■ Your objective:
Pull out every line of the listing below where "linecap" appears.

■ Entries supplied:
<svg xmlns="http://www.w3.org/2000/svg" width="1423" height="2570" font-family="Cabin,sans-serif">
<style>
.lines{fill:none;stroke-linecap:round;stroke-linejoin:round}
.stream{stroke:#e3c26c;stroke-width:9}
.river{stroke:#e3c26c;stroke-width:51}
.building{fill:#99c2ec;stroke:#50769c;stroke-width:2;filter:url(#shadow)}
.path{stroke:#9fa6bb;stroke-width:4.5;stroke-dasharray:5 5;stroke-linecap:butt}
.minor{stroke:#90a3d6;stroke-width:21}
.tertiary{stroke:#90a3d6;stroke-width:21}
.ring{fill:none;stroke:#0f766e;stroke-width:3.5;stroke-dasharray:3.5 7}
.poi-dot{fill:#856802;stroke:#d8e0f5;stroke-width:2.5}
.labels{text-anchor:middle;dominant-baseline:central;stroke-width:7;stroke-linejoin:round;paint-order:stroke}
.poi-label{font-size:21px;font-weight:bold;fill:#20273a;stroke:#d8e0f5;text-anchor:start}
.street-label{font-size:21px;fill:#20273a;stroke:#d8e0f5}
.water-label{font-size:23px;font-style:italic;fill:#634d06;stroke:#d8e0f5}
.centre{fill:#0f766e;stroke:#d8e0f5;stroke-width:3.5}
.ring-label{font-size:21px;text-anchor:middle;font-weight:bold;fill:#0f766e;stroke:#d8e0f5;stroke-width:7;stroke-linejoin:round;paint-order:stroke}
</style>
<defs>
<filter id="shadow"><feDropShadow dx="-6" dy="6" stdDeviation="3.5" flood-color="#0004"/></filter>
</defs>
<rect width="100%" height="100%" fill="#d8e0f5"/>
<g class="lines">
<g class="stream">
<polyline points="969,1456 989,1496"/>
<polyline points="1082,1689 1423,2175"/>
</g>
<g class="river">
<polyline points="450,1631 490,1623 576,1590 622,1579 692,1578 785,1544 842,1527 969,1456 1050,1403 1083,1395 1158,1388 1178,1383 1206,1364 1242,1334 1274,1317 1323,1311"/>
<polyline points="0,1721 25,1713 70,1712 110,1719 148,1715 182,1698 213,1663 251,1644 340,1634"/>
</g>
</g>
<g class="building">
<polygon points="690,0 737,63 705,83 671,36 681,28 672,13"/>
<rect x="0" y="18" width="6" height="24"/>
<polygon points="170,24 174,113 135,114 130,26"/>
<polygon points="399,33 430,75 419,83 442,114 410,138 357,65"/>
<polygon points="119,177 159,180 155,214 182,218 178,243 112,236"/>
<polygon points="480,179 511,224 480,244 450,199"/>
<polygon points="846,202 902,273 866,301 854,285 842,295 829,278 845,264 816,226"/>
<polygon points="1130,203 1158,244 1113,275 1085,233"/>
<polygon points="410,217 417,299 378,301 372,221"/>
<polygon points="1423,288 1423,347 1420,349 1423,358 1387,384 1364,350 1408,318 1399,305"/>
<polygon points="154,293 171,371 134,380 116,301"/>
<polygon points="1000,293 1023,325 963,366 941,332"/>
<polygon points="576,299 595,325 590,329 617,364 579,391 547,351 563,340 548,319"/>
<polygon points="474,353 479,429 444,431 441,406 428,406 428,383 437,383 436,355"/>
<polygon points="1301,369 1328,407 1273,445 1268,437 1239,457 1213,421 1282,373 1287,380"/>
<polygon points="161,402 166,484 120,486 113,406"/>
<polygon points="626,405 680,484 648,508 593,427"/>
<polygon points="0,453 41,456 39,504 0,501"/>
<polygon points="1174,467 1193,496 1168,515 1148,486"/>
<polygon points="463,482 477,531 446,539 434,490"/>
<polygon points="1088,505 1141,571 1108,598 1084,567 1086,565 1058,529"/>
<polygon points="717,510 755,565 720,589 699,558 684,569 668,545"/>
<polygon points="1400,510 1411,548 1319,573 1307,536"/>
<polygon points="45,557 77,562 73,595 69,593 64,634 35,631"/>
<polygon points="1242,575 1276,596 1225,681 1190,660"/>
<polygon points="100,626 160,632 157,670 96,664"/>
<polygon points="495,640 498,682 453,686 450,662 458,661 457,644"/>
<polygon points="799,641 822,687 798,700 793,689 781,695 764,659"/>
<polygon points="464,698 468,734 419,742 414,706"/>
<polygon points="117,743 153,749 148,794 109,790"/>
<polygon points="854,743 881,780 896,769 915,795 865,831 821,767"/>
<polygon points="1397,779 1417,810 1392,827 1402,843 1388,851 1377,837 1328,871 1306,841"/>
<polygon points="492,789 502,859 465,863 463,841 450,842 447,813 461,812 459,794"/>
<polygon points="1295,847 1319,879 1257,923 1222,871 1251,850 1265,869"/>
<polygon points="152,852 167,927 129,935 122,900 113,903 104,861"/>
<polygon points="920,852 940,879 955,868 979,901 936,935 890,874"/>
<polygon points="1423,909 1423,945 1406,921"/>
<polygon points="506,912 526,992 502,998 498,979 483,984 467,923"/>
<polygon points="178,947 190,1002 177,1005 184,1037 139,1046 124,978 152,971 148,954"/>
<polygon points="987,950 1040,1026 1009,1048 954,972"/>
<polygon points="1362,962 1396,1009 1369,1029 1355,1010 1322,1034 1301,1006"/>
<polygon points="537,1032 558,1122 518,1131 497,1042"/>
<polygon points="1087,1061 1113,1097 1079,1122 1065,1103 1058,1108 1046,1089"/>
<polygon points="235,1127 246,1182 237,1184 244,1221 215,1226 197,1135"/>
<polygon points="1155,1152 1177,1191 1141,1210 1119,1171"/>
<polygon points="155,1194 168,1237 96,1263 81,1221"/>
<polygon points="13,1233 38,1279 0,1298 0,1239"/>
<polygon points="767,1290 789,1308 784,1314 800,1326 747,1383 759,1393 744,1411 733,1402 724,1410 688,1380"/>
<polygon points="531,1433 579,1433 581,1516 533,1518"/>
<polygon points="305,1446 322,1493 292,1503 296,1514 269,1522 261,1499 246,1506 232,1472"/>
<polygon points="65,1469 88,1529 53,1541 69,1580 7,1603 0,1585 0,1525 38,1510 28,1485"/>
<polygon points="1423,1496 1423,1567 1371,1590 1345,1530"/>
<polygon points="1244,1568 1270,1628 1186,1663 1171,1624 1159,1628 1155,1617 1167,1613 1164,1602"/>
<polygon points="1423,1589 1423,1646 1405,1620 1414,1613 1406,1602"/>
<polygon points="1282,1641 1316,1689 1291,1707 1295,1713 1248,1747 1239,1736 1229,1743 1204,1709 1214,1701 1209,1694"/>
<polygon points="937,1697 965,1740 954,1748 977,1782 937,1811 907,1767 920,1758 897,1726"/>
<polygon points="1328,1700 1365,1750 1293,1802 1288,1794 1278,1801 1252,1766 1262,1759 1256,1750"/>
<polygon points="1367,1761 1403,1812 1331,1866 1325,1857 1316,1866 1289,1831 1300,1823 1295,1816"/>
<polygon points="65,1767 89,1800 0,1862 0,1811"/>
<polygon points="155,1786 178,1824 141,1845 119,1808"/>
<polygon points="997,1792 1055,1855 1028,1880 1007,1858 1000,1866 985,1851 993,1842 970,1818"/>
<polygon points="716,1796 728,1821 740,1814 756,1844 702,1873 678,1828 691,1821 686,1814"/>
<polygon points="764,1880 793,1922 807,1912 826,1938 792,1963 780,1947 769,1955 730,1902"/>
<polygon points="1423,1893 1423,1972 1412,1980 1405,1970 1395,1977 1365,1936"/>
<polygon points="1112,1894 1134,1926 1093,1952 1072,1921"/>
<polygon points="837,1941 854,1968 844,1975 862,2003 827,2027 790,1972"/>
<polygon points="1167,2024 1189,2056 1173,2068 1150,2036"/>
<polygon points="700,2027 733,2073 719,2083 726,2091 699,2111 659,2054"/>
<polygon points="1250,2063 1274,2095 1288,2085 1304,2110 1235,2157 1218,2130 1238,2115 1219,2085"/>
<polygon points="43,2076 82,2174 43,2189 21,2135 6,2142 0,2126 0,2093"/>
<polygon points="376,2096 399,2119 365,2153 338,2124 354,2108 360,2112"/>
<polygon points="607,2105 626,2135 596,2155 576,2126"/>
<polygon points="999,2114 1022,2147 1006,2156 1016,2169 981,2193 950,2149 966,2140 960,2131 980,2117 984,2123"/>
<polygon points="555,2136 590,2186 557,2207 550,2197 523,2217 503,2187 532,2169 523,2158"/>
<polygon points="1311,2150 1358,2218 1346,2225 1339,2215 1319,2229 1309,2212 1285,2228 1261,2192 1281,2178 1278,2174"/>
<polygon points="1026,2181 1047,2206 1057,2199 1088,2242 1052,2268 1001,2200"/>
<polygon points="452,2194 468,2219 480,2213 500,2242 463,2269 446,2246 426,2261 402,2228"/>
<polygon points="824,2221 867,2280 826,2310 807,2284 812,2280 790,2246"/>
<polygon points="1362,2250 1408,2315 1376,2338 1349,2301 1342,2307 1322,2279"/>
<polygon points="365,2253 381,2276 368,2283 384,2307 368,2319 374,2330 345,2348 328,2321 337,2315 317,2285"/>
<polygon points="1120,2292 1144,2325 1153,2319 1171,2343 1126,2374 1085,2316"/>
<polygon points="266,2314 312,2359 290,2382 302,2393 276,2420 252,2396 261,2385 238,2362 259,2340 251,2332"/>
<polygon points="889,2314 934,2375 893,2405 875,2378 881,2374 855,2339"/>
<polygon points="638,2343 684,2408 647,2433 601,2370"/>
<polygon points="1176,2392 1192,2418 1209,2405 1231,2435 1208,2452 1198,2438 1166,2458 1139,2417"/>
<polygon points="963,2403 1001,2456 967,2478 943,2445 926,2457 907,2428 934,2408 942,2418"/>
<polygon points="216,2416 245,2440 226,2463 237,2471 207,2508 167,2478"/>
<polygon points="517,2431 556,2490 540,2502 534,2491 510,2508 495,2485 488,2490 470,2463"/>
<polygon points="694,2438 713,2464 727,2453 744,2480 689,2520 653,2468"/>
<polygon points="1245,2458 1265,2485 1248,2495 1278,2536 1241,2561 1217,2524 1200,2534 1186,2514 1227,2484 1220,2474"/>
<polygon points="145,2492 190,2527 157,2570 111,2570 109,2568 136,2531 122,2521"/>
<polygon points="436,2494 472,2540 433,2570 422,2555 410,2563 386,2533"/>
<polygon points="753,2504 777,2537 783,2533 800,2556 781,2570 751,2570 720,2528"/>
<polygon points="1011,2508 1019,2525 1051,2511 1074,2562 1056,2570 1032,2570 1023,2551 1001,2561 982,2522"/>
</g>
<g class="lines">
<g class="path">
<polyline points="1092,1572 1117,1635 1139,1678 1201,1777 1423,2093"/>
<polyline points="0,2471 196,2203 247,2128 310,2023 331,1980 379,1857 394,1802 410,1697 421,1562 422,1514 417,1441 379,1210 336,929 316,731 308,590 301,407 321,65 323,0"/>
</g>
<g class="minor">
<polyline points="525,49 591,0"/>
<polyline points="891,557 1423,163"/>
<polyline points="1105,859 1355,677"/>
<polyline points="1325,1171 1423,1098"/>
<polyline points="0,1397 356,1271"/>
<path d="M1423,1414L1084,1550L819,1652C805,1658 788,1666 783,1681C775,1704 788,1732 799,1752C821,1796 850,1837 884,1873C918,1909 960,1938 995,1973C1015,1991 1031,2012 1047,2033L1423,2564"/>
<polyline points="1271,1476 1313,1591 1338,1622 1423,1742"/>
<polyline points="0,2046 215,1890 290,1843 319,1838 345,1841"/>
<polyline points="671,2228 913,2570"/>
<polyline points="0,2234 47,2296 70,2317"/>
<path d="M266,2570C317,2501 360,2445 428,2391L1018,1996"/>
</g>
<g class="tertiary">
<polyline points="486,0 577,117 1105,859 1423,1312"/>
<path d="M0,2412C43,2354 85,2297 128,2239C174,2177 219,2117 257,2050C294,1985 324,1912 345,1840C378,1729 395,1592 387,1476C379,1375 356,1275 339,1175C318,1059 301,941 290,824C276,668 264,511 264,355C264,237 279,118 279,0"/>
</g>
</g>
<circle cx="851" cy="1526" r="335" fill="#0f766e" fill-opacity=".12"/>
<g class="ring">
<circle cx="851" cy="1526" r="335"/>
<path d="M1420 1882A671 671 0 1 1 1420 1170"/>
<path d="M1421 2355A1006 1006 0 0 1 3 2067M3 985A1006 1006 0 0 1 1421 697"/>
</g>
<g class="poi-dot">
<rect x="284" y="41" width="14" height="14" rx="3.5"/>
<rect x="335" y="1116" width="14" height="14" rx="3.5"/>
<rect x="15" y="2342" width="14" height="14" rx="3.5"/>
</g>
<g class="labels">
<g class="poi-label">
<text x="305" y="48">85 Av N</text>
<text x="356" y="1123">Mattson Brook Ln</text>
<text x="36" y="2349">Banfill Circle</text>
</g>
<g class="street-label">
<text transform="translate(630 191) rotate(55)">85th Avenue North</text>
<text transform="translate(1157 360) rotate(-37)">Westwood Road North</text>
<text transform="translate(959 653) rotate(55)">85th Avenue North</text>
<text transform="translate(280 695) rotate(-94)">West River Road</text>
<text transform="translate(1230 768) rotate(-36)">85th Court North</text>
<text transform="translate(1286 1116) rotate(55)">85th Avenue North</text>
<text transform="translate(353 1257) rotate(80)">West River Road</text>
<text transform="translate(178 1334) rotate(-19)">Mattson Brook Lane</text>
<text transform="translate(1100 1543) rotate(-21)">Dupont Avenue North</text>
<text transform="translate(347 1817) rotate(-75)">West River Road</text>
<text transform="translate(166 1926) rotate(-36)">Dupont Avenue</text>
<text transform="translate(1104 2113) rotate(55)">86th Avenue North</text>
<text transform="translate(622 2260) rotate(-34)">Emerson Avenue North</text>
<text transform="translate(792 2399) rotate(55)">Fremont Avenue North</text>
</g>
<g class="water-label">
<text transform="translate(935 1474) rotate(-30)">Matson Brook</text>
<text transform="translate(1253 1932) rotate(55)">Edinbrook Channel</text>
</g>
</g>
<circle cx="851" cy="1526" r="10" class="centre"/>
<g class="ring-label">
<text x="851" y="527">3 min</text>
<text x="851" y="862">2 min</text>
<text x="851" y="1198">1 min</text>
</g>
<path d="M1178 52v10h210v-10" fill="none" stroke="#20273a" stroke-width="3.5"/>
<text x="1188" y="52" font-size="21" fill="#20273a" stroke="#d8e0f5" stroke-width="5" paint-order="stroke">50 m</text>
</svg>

■ Answer box:
.lines{fill:none;stroke-linecap:round;stroke-linejoin:round}
.path{stroke:#9fa6bb;stroke-width:4.5;stroke-dasharray:5 5;stroke-linecap:butt}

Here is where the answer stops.